[CHECK YOUR UNDERSTANDING]
(a) In the workers' compensation appeal excerpt, what body finally resolved the question of surgery by order?
(b) Write the next part of the workers' compensation appeal excerpt, starting after its final sentence.

*** Opening EXTRACTED TEXT ***

At the same time, we wish to distinguish the facts of this case to make clear, as we did in Appeal No. 93293, supra, that we are not retreating from earlier holdings acknowledging the special consideration accorded to a designated doctor’s opinion. Texas Workers’ Compensation Commission Appeal No. 92412, decided September 28, 1992. The record in this case indicates the claimant initially was placed on a course of conservative treatment; that the surgeon to whom he was later referred, Dr. H, discussed the possibility of surgery with him for approximately seven months, at which time claimant acceded and steps were expeditiously taken to secure a second surgical opinion; that the issue of surgery progressed through two additional opinions (a second and a third), and was finally resolved by order of the Commission’s medical review division during a time period that ran parallel to that of the dispute resolution process, which was considering the issue of whether the claimant had reached MMI. Additionally, and similar to the fact situation in Appeal No. 93293, supra, the record shows that Dr. Y, in rendering his opinion as designated doctor, did not address the issue of surgery as raised by the medical reports of Drs. H and Bu, although as a second surgical opinion doctor he recommended against it. (While the potentially significant issue of appointing the same doctor to serve these two distinctly different functions was not raised at the hearing or on appeal, we agree with the parties’ stipulation at the hearing that Dr. Y’s surgical opinion was not entitled to presumptive weight under the statute, Article 8308-4.25(b) and 4.26(g).) Finally, the record appears to indicate that the question of surgery was not being raised by the claimant for purposes of delay or to prolong and prevent resolution of an issue which the Act provides should be finally resolved by an impartial designated doctor.

*** Closing EXTRACTED TEXT ***
*** Opening SOURCE INFORMATION ***

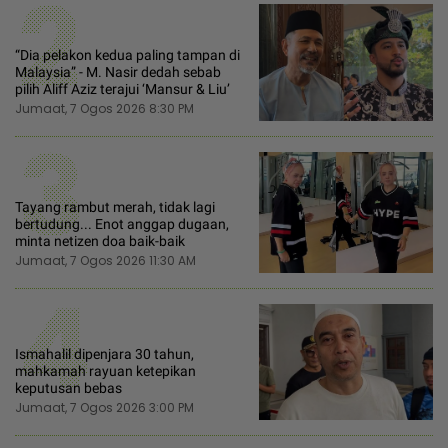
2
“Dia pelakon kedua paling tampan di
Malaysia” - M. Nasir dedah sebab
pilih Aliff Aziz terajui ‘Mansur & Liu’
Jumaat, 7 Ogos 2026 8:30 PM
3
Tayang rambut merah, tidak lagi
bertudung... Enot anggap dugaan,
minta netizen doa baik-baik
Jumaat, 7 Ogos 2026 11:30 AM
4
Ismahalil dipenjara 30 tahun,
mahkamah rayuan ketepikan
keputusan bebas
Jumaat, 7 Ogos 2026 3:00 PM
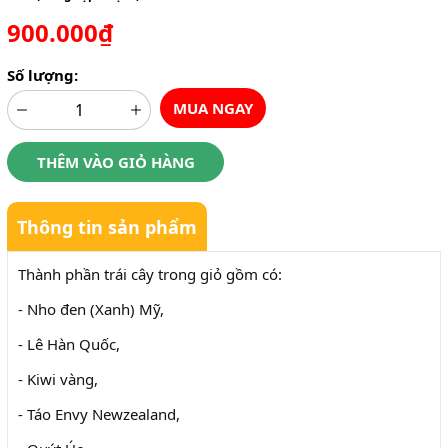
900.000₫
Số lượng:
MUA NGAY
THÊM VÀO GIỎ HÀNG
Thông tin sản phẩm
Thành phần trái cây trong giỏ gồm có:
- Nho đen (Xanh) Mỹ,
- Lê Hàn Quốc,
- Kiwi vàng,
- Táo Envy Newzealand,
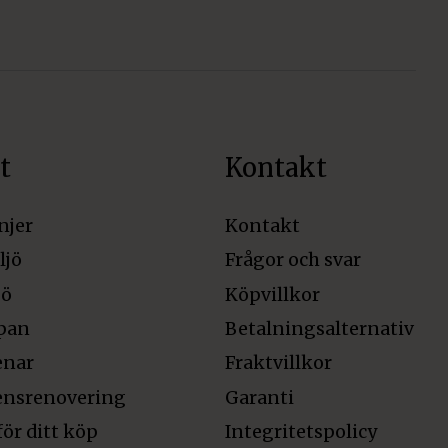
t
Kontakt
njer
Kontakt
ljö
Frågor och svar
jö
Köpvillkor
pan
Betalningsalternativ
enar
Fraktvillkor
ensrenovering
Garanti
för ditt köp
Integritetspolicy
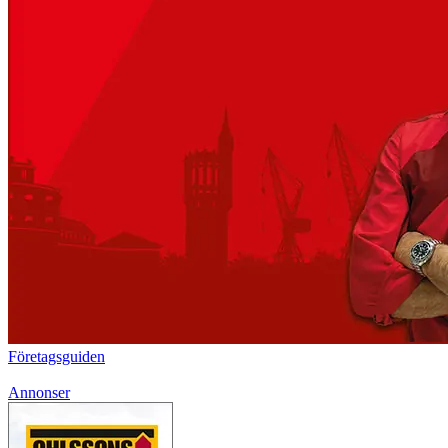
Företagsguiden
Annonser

*** Closing SOURCE INFORMATION ***

[ANSWERS GIVEN]
(a) The Commission's medical review division.

(b)
For the foregoing reasons, the decision of the hearing officer is reversed and the case remanded for further consideration of evidence on the issues of claimant’s MMI and impairment in light of claimant’s surgery. A final decision has not been made in this case. However, since reversal and remand necessitate the issuance of a new decision and order by the hearing officer, a party who wishes to appeal from such new decision must file a request for review not later than 15 days after the date on which such new decision is received from the Texas Worker’s Compensation Commission’s division of hearings, pursuant to Article 8308-6.41. See Texas Workers’ Compensation Commission Appeal No. 92642, decided January 20, 1993.

Lynda H. Nesenholtz – Appeals Judge

CONCUR:

Stark O. Sanders, Jr. – Chief Appeals Judge

Robert W. Potts – Appeals Judge

  1. Upon remand, the claimant may wish to offer into evidence the document it attached to its request for review which purports to contain a notation by the designated doctor on the issue of post surgical MMI and impairment. We do not base our decision to reverse and remand on this document, however; we believe such information should be elicited from the designated doctor by the hearing officer subject, of course, to both parties’ opportunity to review and respond to such new information. See Texas Workers’ Compensation Commission Appeal No. 93323, decided June 9, 1993. While we have declined to prohibit any party from communicating directly with a designated doctor, we have held that communication from a hearing officer will discourage unilateral contacts which could serve to undermine the perception that the designated doctor is impartial. Texas Workers’ Compensation Commission Appeal No. 92595, decided December 21, 1992.